◆ **REQUIREMENT**
Give again, word for word, each line below starting at the one that contains "6: (470, 98, 13.97)" and ending at the one that contains "30: (521, 122, 13.37)".

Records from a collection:
[Start of Attachment]

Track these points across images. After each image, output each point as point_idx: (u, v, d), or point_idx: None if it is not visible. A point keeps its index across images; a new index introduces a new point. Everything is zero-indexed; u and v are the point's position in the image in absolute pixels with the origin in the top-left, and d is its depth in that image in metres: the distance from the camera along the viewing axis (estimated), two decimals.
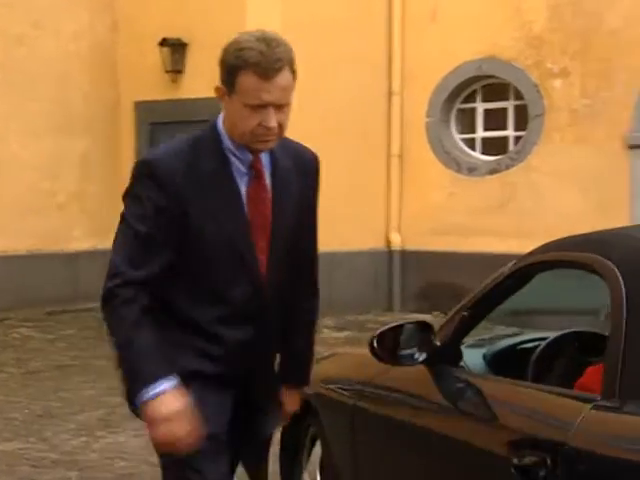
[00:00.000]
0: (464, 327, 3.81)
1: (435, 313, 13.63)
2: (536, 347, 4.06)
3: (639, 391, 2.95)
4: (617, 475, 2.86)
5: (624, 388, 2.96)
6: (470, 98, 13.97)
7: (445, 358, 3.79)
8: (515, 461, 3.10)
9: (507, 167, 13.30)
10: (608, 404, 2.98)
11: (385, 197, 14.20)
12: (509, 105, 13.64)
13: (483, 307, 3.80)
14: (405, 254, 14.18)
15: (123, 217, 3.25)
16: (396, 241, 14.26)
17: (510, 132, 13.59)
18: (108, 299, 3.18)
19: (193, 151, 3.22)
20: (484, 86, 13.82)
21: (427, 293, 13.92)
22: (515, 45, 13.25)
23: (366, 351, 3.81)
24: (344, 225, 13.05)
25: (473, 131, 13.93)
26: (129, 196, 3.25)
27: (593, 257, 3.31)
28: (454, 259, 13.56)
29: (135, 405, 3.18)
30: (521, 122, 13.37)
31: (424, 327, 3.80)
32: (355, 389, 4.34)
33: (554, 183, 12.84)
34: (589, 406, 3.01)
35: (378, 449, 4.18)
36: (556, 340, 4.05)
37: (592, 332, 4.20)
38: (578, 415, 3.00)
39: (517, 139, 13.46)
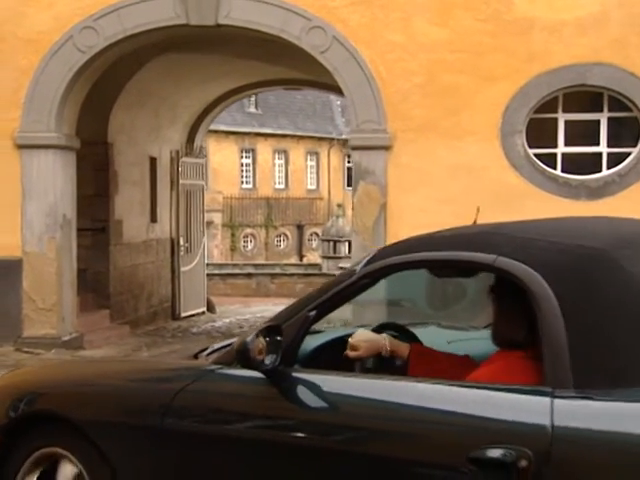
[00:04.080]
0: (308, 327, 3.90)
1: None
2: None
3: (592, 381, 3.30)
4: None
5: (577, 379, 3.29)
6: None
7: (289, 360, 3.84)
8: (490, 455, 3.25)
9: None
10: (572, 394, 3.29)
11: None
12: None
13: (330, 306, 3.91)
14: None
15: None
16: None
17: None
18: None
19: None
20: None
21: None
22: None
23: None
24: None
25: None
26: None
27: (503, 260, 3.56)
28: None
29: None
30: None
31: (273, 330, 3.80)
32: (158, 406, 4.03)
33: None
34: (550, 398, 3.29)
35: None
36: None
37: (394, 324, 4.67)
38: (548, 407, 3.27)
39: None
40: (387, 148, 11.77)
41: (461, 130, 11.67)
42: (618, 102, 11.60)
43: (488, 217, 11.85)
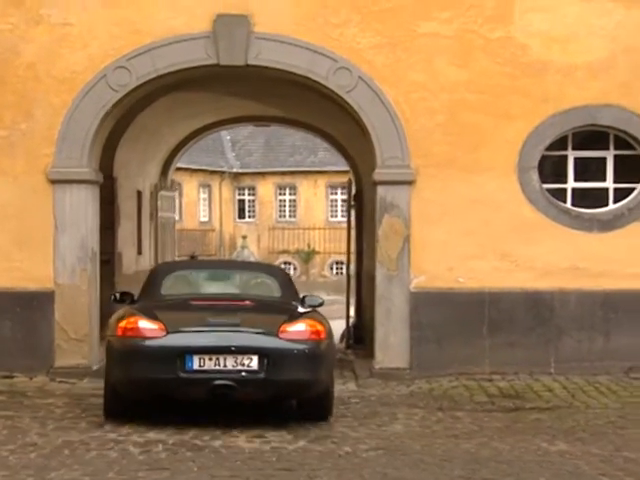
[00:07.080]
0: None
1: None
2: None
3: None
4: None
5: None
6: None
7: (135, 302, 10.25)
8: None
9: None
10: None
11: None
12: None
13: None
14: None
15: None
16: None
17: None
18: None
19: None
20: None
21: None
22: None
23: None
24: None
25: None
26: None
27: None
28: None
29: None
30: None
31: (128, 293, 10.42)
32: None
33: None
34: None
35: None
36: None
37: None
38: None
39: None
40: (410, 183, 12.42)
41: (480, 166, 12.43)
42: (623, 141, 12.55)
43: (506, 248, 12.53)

[End of Attachment]

◆ **RESULT FOR THIS EXERCISE**
6: (470, 98, 13.97)
7: (445, 358, 3.79)
8: (515, 461, 3.10)
9: (507, 167, 13.30)
10: (608, 404, 2.98)
11: (385, 197, 14.20)
12: (509, 105, 13.64)
13: (483, 307, 3.80)
14: (405, 254, 14.18)
15: (123, 217, 3.25)
16: (396, 241, 14.26)
17: (510, 132, 13.59)
18: (108, 299, 3.18)
19: (193, 151, 3.22)
20: (484, 86, 13.82)
21: (427, 293, 13.92)
22: (515, 45, 13.25)
23: (366, 351, 3.81)
24: (344, 225, 13.05)
25: (473, 131, 13.93)
26: (129, 196, 3.25)
27: (593, 257, 3.31)
28: (454, 259, 13.56)
29: (135, 405, 3.18)
30: (521, 122, 13.37)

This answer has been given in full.